Don’t forget to tune into RealAg LIVE! every weekday at 3pm E, 1 pm M on Facebook, Twitter, YouTube, and Twitch!

SUMMARY

  • Identity trouble: farmer or rancher?
  • Grazing feeder cattle
  • Blake, her dad, was into soil health before soil health was cool
  • Multi paddocks and people thought were nots
  • He took crop land and tried to grow pasture, and it was an epic fail. He needed more cows!
  • Feed yard management, custom feedyard
  • Customers come back year over year
  • It used to be 20 customers, now it’s more like six or eight larger customers
  • Backgrounding and fattening cattle. Backgrounding builds frame and muscle (around 900 pounds), cost effective gains
  • Managing death loss, too
  • More mild winters do make a difference on feed conversation
  • 2015 took over the feeder company, and said she wouldn’t hire her husband…but then did
  • The son is involved too
  • Adaptive, multi-paddock grazing — not rotational! Rotation suggests moving in a “linear” fashion from one to the next
  • Adaptive means planning ahead, water cycle, and the mineral cycle, and rainfall and time of year.

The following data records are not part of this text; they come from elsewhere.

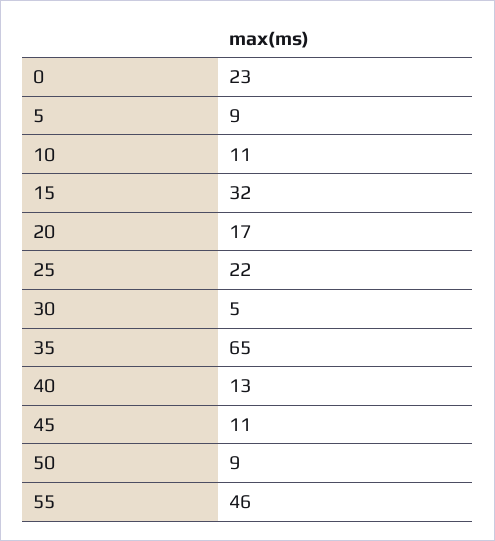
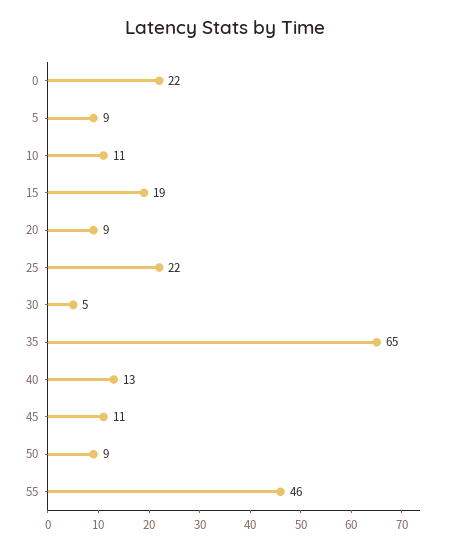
  {
-   "0": 23,
+   "0": 22,
    "5": 9,
    "10": 11,
-   "15": 32,
+   "15": 19,
-   "20": 17,
+   "20": 9,
    "25": 22,
    "30": 5,
    "35": 65,
    "40": 13,
    "45": 11,
    "50": 9,
    "55": 46
  }

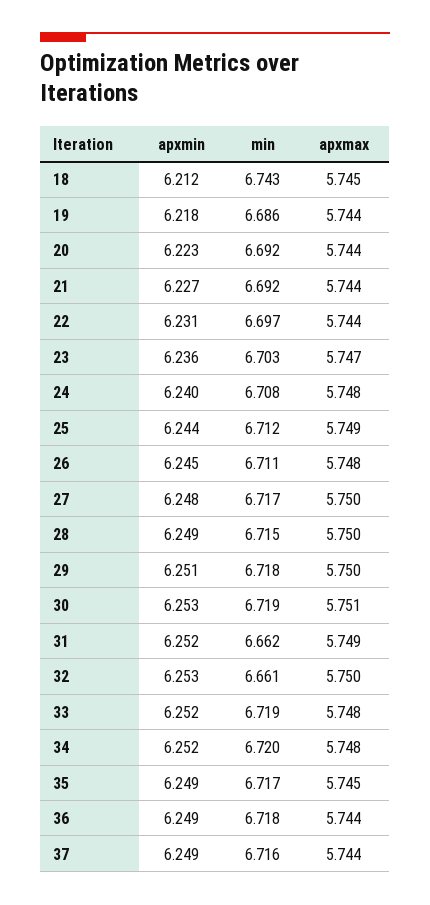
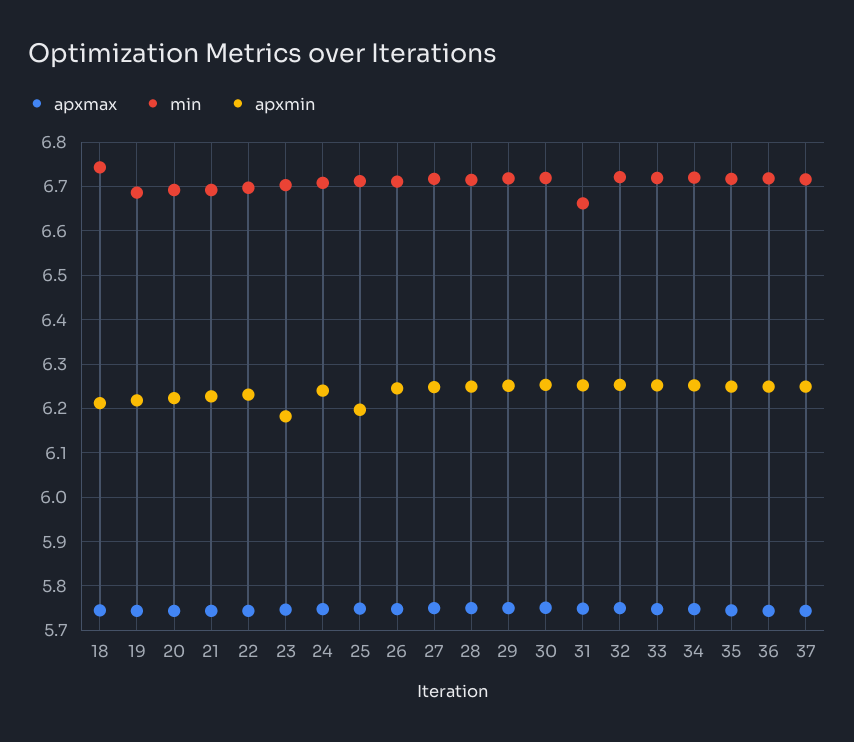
  {
    "apxmin": {
      "18": 6.212,
      "19": 6.218,
      "20": 6.223,
      "21": 6.227,
      "22": 6.231,
-     "23": 6.236,
+     "23": 6.18,
      "24": 6.24,
-     "25": 6.244,
+     "25": 6.2,
      "26": 6.245,
      "27": 6.248,
      "28": 6.249,
      "29": 6.251,
      "30": 6.253,
      "31": 6.252,
      "32": 6.253,
      "33": 6.252,
      "34": 6.252,
      "35": 6.249,
      "36": 6.249,
      "37": 6.249
    },
    "min": {
      "18": 6.743,
      "19": 6.686,
      "20": 6.692,
      "21": 6.692,
      "22": 6.697,
      "23": 6.703,
      "24": 6.708,
      "25": 6.712,
      "26": 6.711,
      "27": 6.717,
      "28": 6.715,
      "29": 6.718,
      "30": 6.719,
      "31": 6.662,
-     "32": 6.661,
+     "32": 6.72,
      "33": 6.719,
      "34": 6.72,
      "35": 6.717,
      "36": 6.718,
      "37": 6.716
    },
    "apxmax": {
      "18": 5.745,
      "19": 5.744,
      "20": 5.744,
      "21": 5.744,
      "22": 5.744,
      "23": 5.747,
      "24": 5.748,
      "25": 5.749,
      "26": 5.748,
      "27": 5.75,
      "28": 5.75,
      "29": 5.75,
      "30": 5.751,
      "31": 5.749,
      "32": 5.75,
      "33": 5.748,
      "34": 5.748,
      "35": 5.745,
      "36": 5.744,
      "37": 5.744
    }
  }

  • 500 head might move more than once a year.
  • Two dryland cells, one large cell is irrigated
  • Rating paddocks: animal days per acre. Done every year. Being doing this from 1982.
  • All will depend on so many factors: what was “left”, animals, deer feeding
  • There are some challenging paddocks that aren’t as diverse as they would like
  • 91% sand base. It’s a brittle environment.
  • They do own their own feeder cattle, and either sell in the fall or put them into their own feedlot
  • What does maintenance look like? Wind broke 13 fences.
  • Measuring soil carbon. Building soil! It’s complex and long term, and agriculture can be part of the solution, instead of part of the problem
  • Grazing isn’t the only way to build soil
  • Custom feeding is one way to manage some risk. Hedging, too.
  • What do you for heavy soil and wet times?
  • What about weeds? Manage for the grass you do want, but might use a well-placed mineral block to knock some back….
  • Compost! Windrow manure and compost it
  • Make sure you’ve got that carbon to nitrogen ratio correct
  • Work life balance doesn’t exist. Do the right things, at the right time, for the right reasons.
  • Dad is still around. Gets the mail, goes to the bank, helps with marketing and capital projects.